The EMR File System (EMRFS) is an implementation of HDFS that all Amazon EMR clusters use for reading and writing regular files from Amazon EMR directly to Amazon S3.

How to access a file from S3 using EMRFS

# Using Java

Coming from HDFS it is very easy to implement EMRFS. You just need to pass URI("s3://<bucket-name>") object while getting filesystem object.

# Using Java-Spark

There is no such configuration change in your spark application. Make sure that the required .jar in added to your PATH.

# Using CLI

You probably familiar with AWS S3 CLI.
But using Hadoop FileSystem API you can do lots of other thing as well. It uses EMRFS to read and to write to S3. So it is more compatible with Consistent View.

A quick guide how your new CLI command will look like:

# Listing objects
hdfs dfs -ls s3://<bucket>/<object-path>
# Copy from local to s3
hdfs dfs -copyFromLocal <local-file> s3://<bucket>/<object-path>
# Copy to local from s3
hdfs dfs -copyToLocal s3://<bucket>/<object-path> <local-file>

What other challenges you will face with EMRFS

As Teepika R M mentioned in a blog -

EMRFS is not a separate file-system, it’s an implementation of HDFS that adds strong consistency to S3, whereas S3 without EMRFS implementation provides read after write consistency for PUTS of new objects and eventual consistency for other operations on objects in all regions.

# If you not enable consistency view

S3 has a caveat with its read-after-write consistency model that if you make a HEAD or GET request to a key name before the object is created, then create the object shortly after that, a subsequent GET might not return the object due to eventual consistency.

If you fire a hive query to insert data into some s3 location, hive creates a staging directory .hive-staging_* under that location. And at the end it renames the staging dir to the actual one.

So when hive PUT an object to S3, instantly its’t available for HEAD or GET. Sometimes the operation happens so fast, due to s3 consistency query failed intermittently.

# If you enable consistency view

After you enable consistency view in EMR cluster, it creates a DynamoDb table to keep track of S3 metadata. Basically it’s a key-value map for each and every object in S3.

After you enable this, if you do any PUT operation on an object using aws-s3-sdk or using boto3(aws s3 cli), it won’t be in sync. Now whenever you try to perform some operation on the same object, it will throw a ConsistencyException. Because DynamoDb is not in sync. The idea is also apply for changing file content, even though you didn’t change the filename.

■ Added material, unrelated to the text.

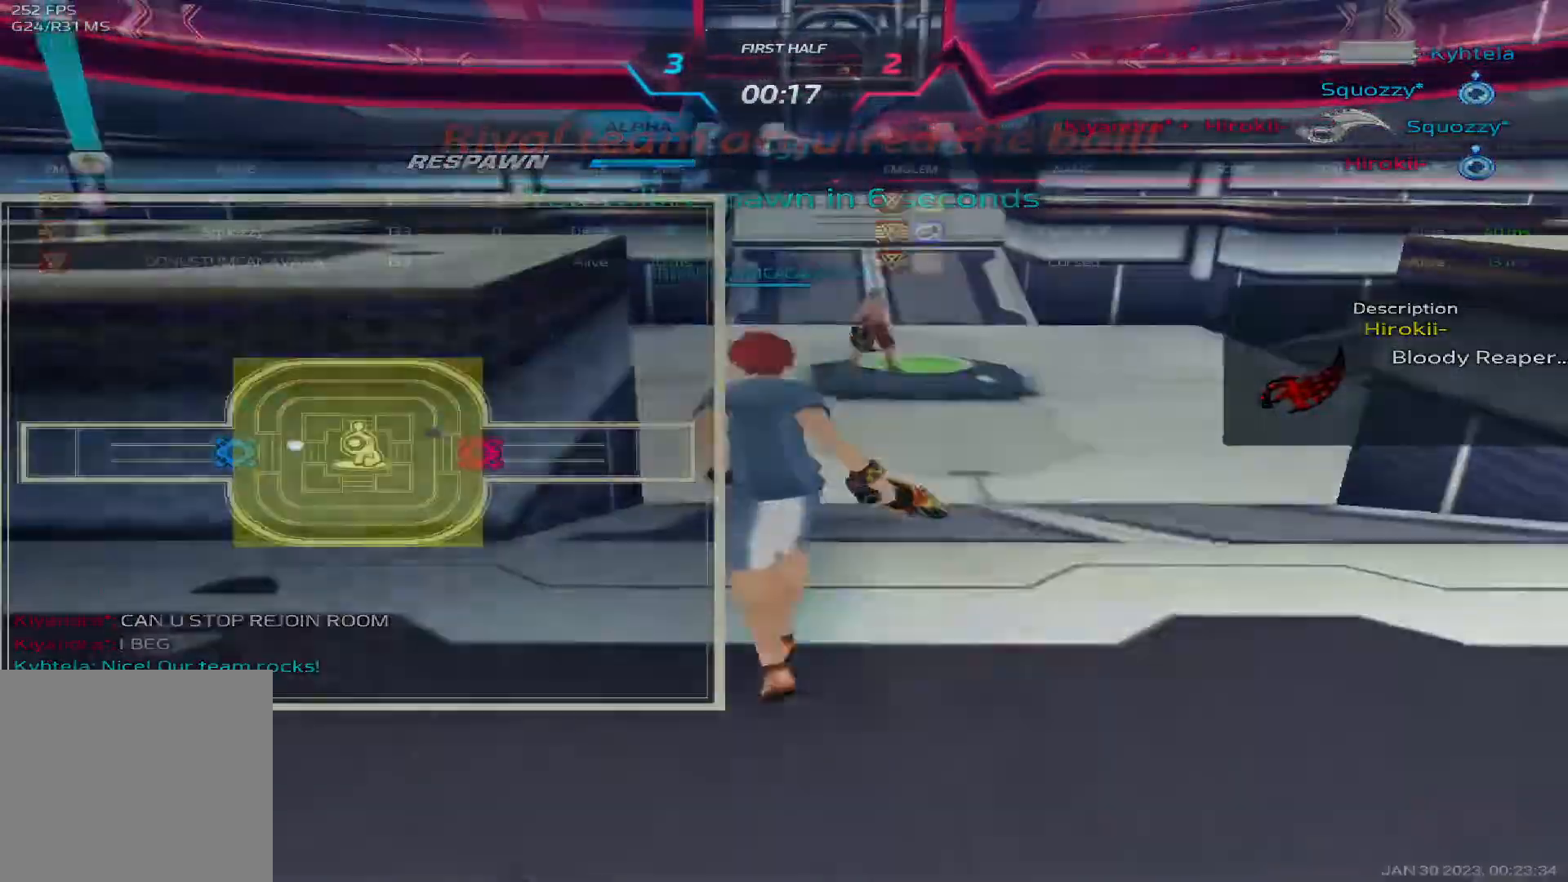
Gameplay with keyboard; each line is a JSON object with the keys held at the frame after it. "events" lists presses ("down") and releases ("up") of "1", "2", "3", "4", "5", "a", "alt", "b", "c", "ctrl", "d", "e", "f", "g", "q", "r", "s", "shift", "space", "t", "tab", "v", "w", "x" and "z" between this image and that frame as [ms after this image, input, new state], when the widget could be followed in between. No other keys are recorded. Mouse input is not recorded.
{"keys": ["tab"], "events": []}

And if you did the same-thing by mistake, you need to manually sync using — emrfs sync s3://<bucket>/<path or path-to-object> Or to see the difference using emrfs diff s3://<bucket>/<path or path-to-object>

# Key takeway

Its better to forgot about boto3 or aws-s3-sdk when you are working with EMRFS consistency view.

It comes with its own cost for DynamoDb.

--

--